(SELECTED PASSAGE):
Discipline makes Daring possible.

Negotiated joining

Negotiated joining

Another really interesting piece from Vaughn Tan today:

Using Negotiated Joining to Construct and Fill Open-ended Roles in Elite Culinary Groups

In a nutshell, instread of recruiting new team members against an extensive checklist of skills, comptencies and attributes, these elite teams (incumbents) select a likely-looking candidate (aspirant) and find out whether and how they can best work together by actually doing it for a provisional period.

During this time, the aspirant is expected to understand the role and the role-components that make it up, and to demonstrate strengths in enough of these roles to make them worth employing.   They may even bring new strengths to the role, requiring a new role-component.

On the other side, the incumbents are expected to understand and test the strengths of the aspirant and recognise when one or more of their own role-components is superseded, or a completely new role-component has been created.

Only when the negotiation is satisfactory to both sides does membership become formal.  In this way both sides negotiate coming together to form a new, reconfigured team.

I think this is a very interesting process that could be applied to more than elite teams, such as a growing small business that already has a Customer Experience Score in place.  Role-components correspond to Activities in the Score, while Roles have responsibility for one or more parts of the Score.  Having the Customer Experience Score in place makes this less risky than it might otherwise be, since everyone knows ‘the least that must happen’.

I’d use it to allow individuals to negotiate how they can best contribute to the delivery of the company’s Promise of Value, not just when they join, but throughout their career with the company, as they grow and develop.

I’d also use it to ensure that everyone knows more or less everything about the Customer Experience Score, giving flexibility and resilience to the organisation while leaving  plenty of room for evolution.

Because, after all, the Discipline is there to make Daring possible.

(DATA ROWS):
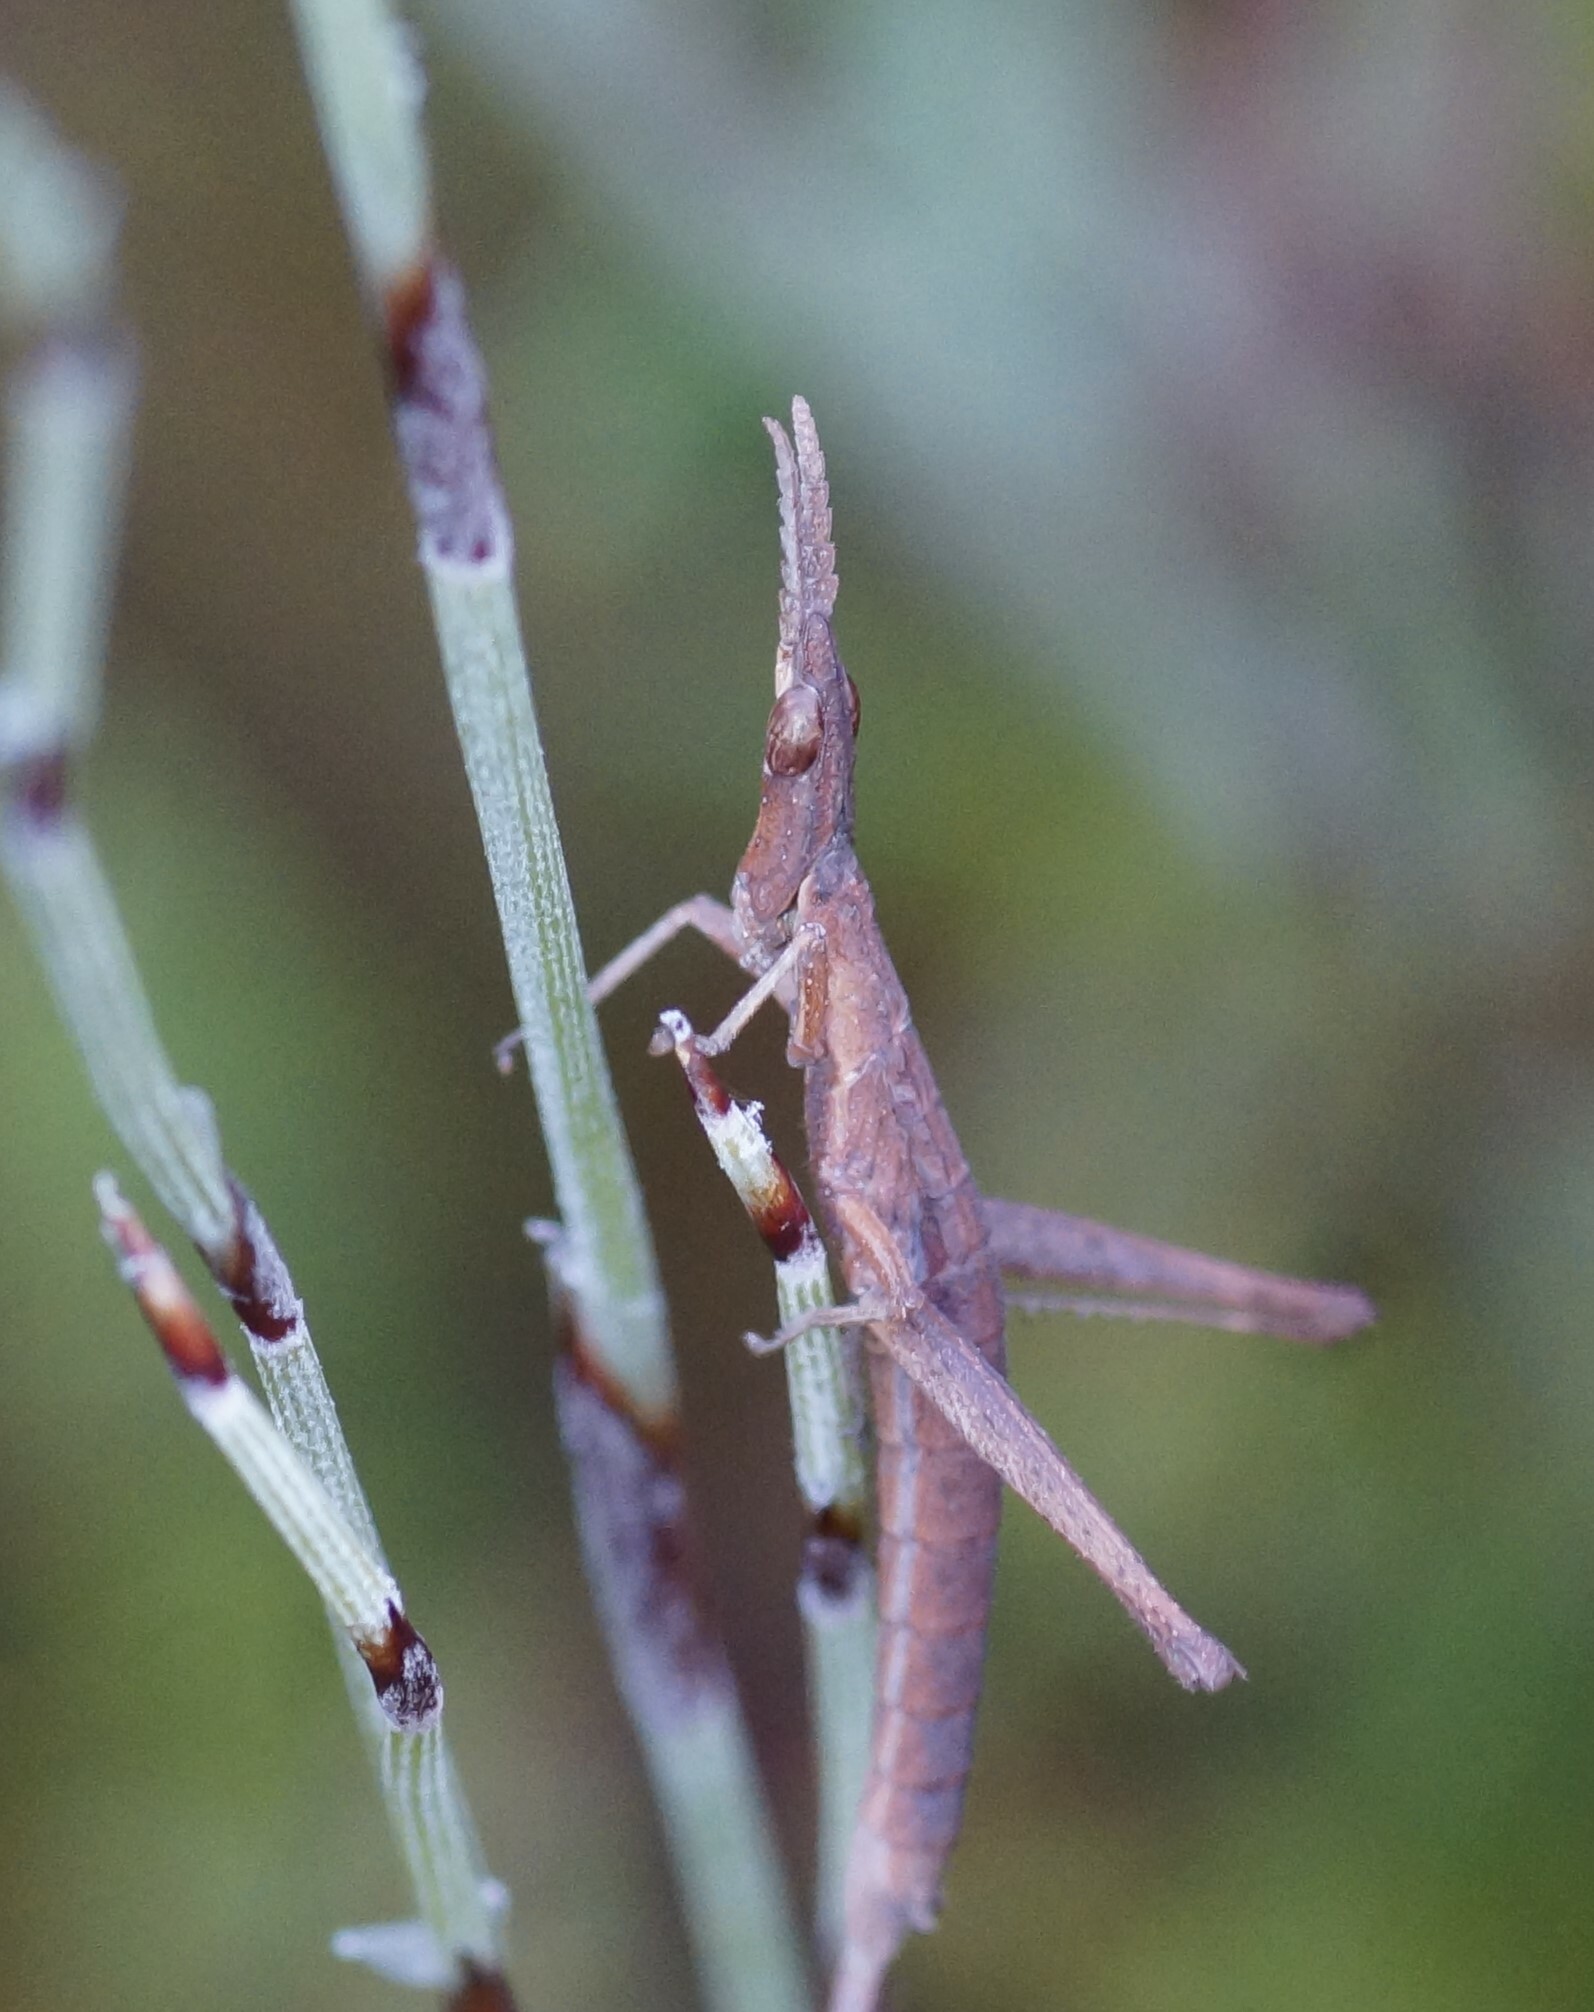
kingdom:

...

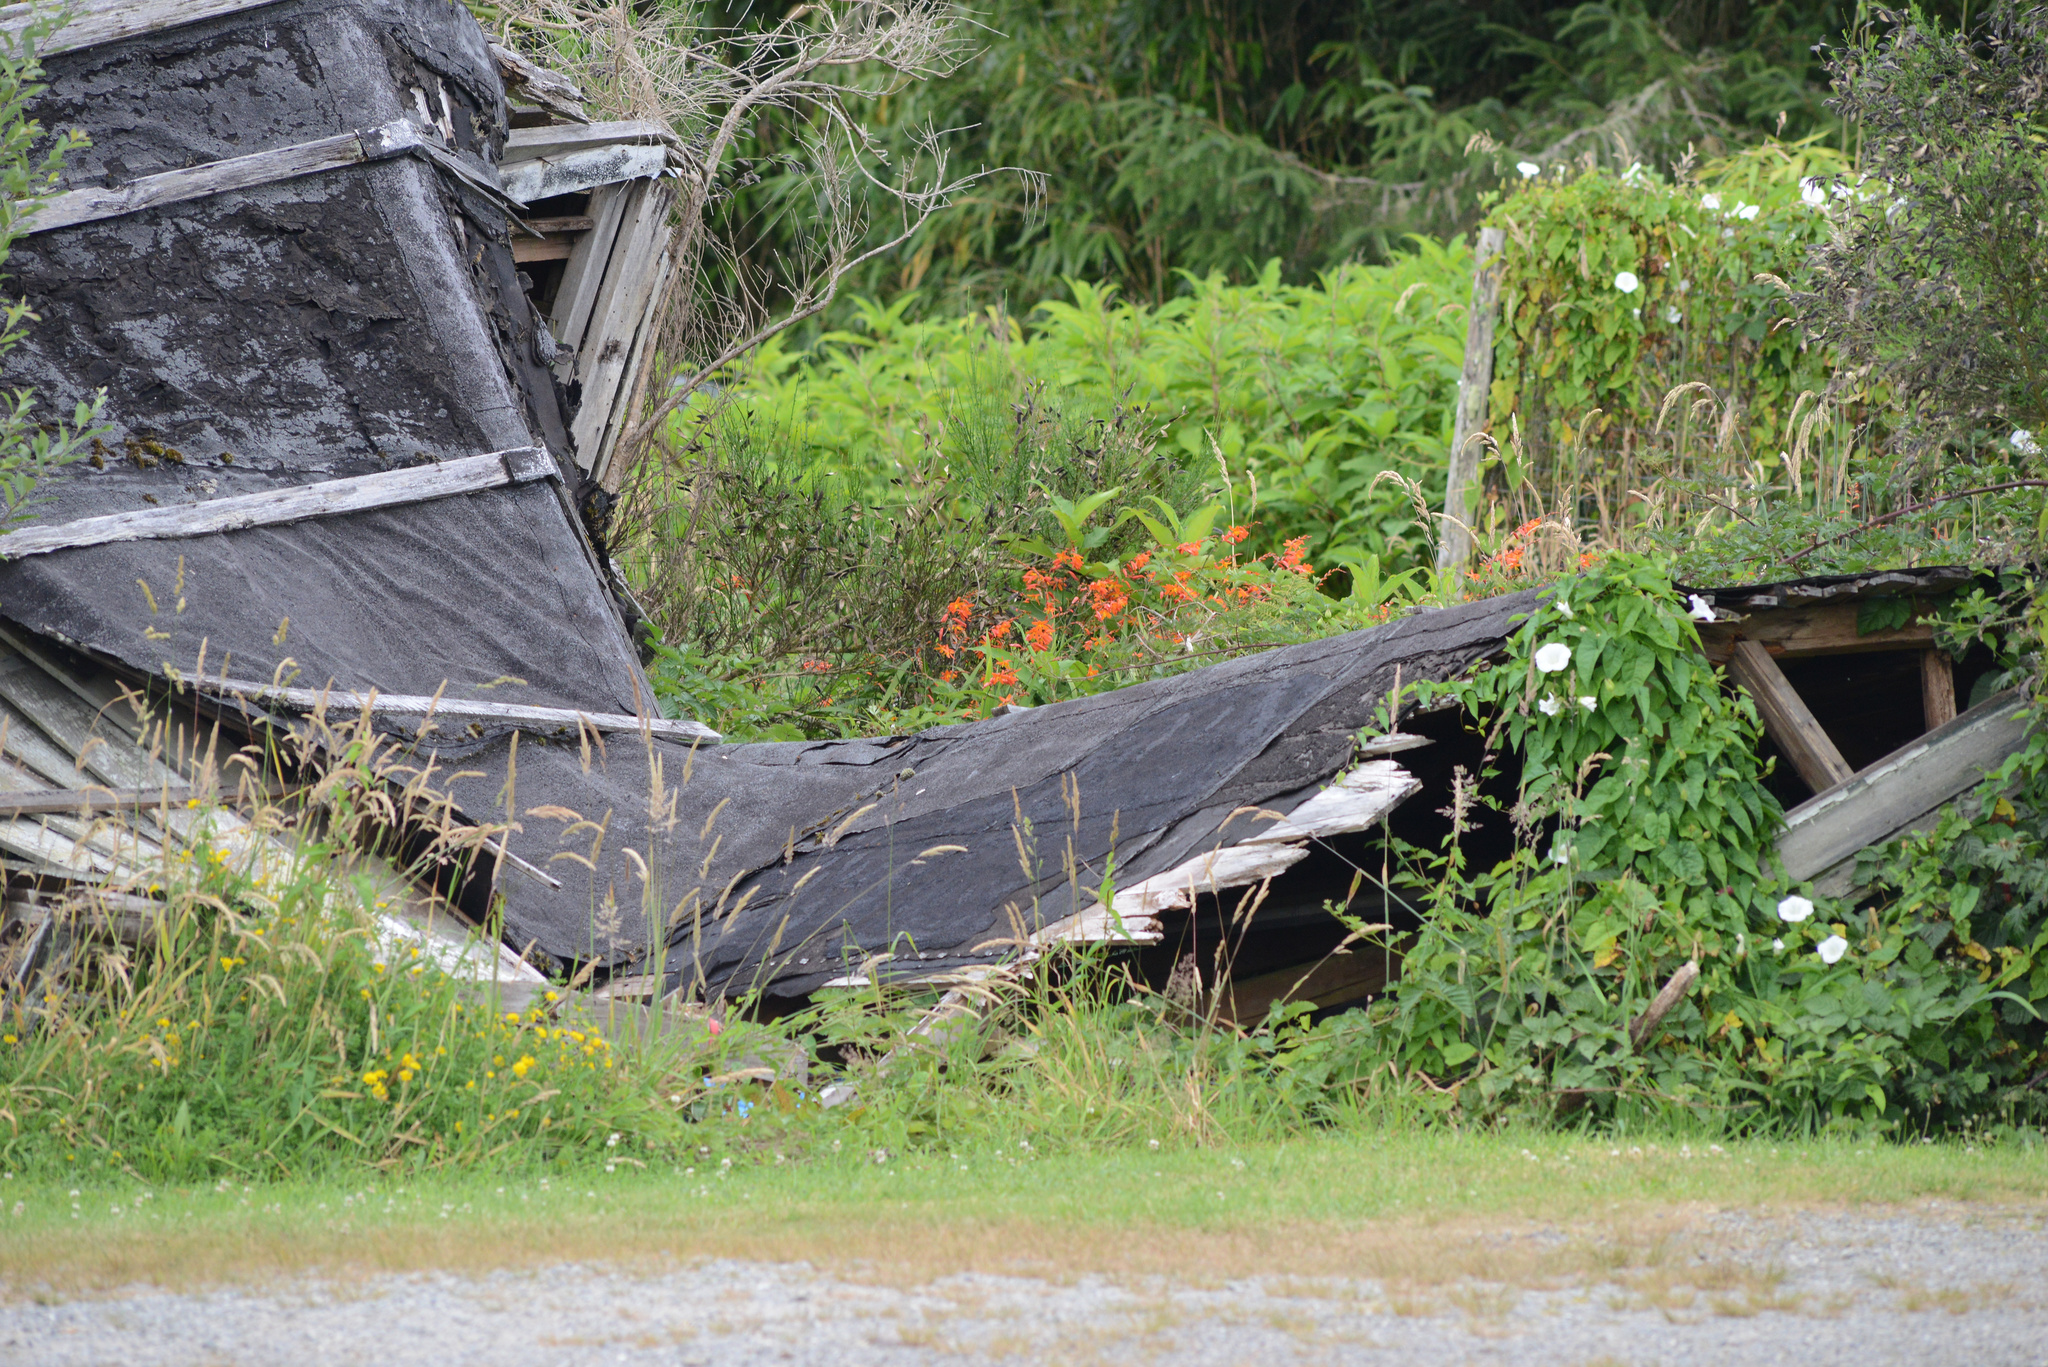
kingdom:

* * *

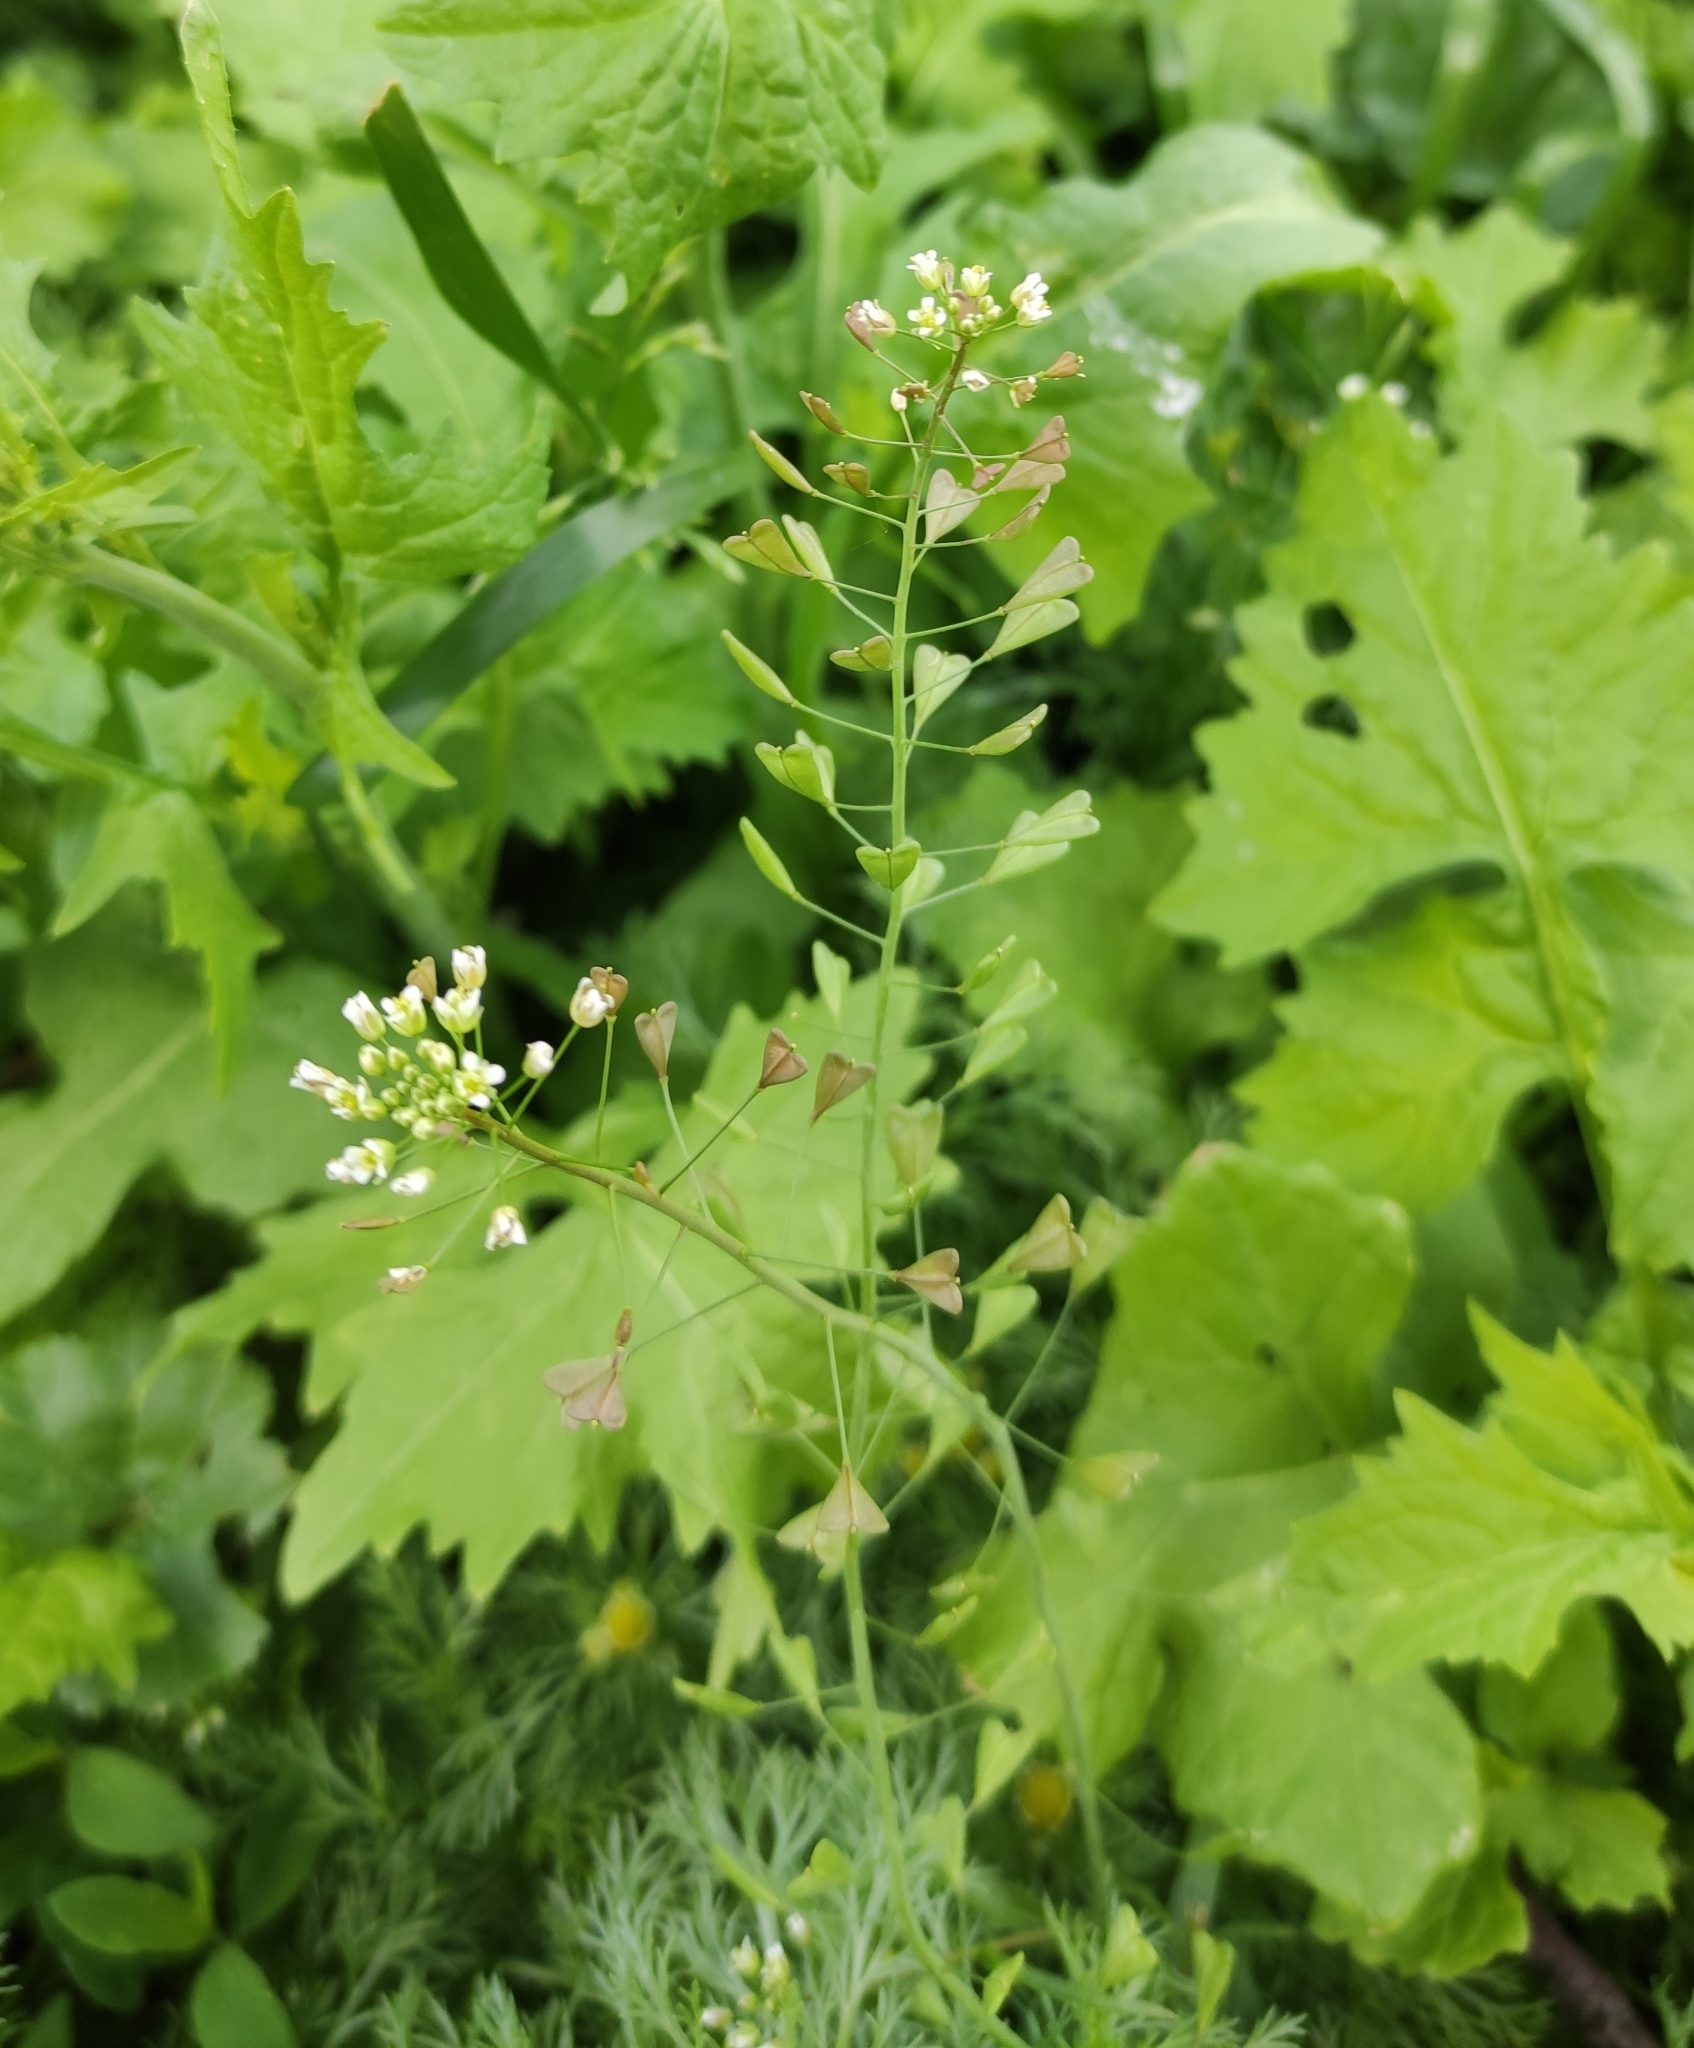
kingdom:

(SET TASKS):
• A. Answer these questions using the post on negotiated joining:
(i) What term does the post use for the likely-looking candidate that an elite team selects?
(ii) At what point does membership become formal?
(iii) In the small business application, what do role-components correspond to?
• B. Rework the post on negotiated joining, everything from "Using Negotiated Joining" down to "a new role-component.", so that "aspirant" becomes "newcomer".

(ANSWERS FOR THE EXERCISE):
• A.
(i) Aspirant.
(ii) Only when the negotiation is satisfactory to both sides.
(iii) Activities in the Customer Experience Score.

• B.
Using Negotiated Joining to Construct and Fill Open-ended Roles in Elite Culinary Groups

In a nutshell, instread of recruiting new team members against an extensive checklist of skills, comptencies and attributes, these elite teams (incumbents) select a likely-looking candidate (newcomer) and find out whether and how they can best work together by actually doing it for a provisional period.

During this time, the newcomer is expected to understand the role and the role-components that make it up, and to demonstrate strengths in enough of these roles to make them worth employing.   They may even bring new strengths to the role, requiring a new role-component.